- Work to complete
From the records below, copy out each line that has the word "none".

* * *

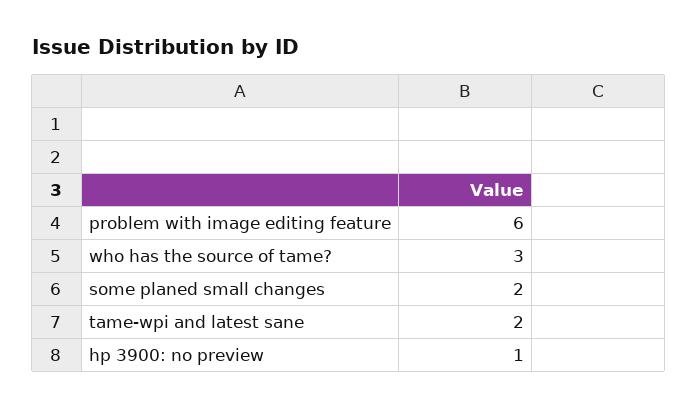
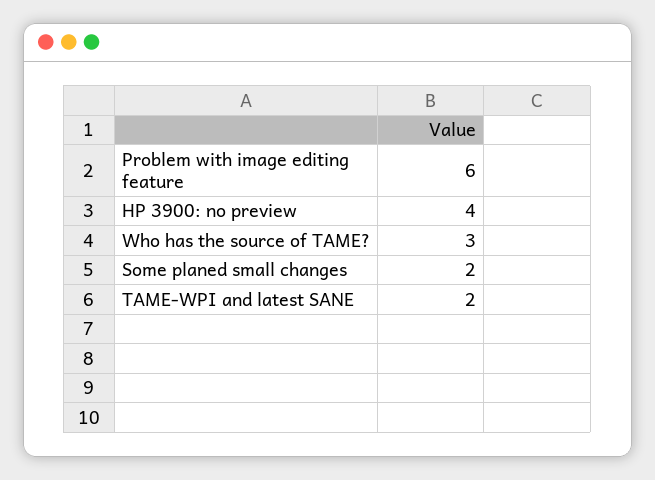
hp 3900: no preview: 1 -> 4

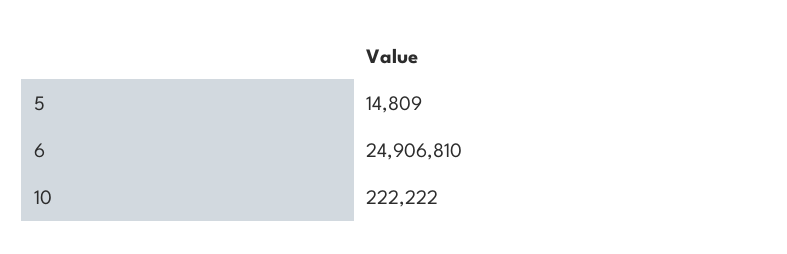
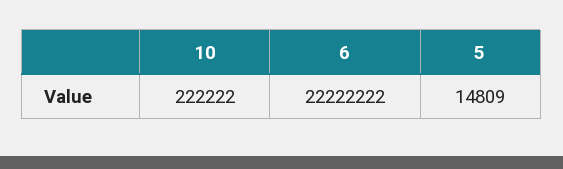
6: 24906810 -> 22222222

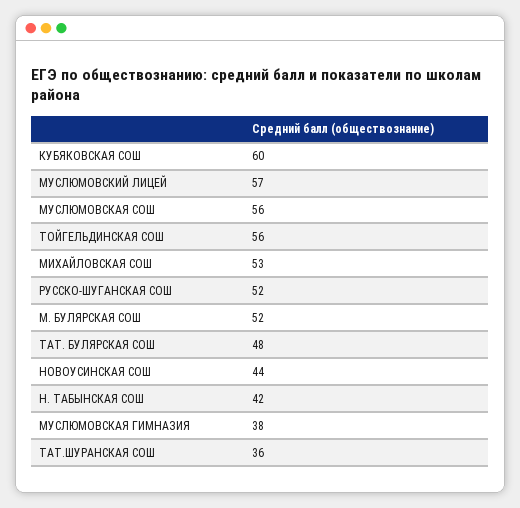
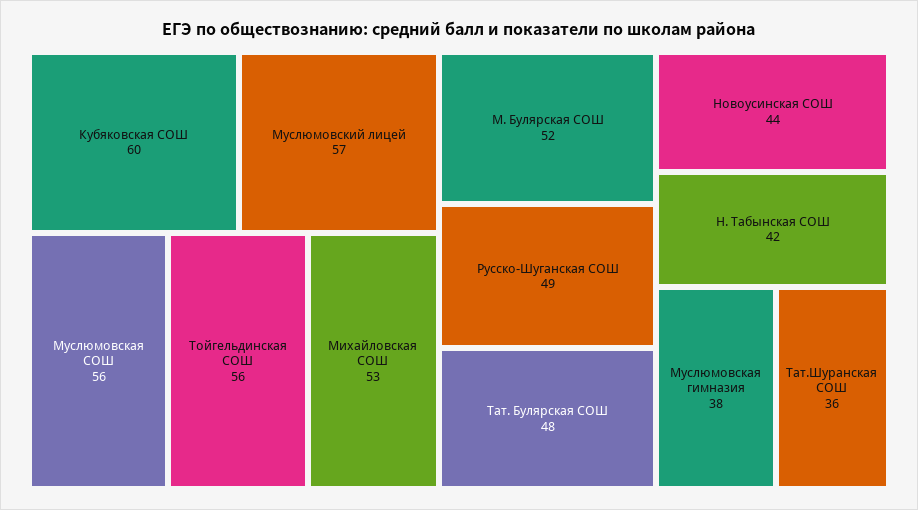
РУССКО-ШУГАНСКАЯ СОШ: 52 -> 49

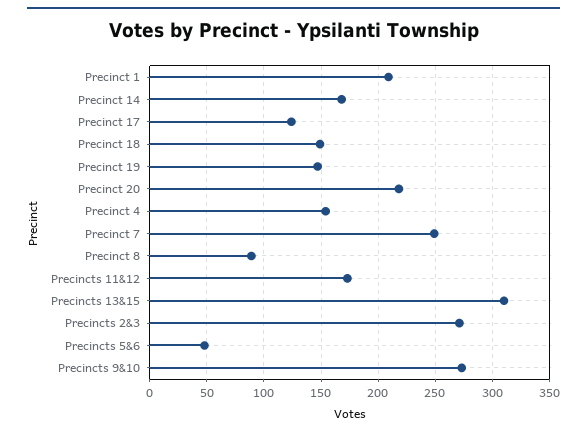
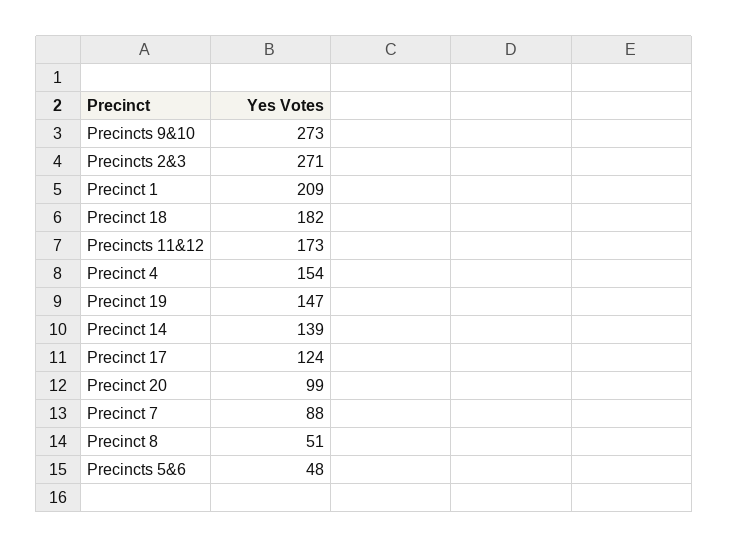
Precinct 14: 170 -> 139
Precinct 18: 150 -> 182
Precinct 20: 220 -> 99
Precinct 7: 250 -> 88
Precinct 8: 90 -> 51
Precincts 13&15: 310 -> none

* * *

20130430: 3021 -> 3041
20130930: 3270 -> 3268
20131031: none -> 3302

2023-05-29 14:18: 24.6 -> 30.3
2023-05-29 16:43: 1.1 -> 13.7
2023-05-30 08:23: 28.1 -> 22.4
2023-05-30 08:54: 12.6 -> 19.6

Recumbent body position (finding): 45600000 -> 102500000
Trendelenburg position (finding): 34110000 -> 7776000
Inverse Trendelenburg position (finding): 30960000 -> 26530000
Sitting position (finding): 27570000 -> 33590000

* * *

- Reply to the exercise
Precincts 13&15: 310 -> none
20131031: none -> 3302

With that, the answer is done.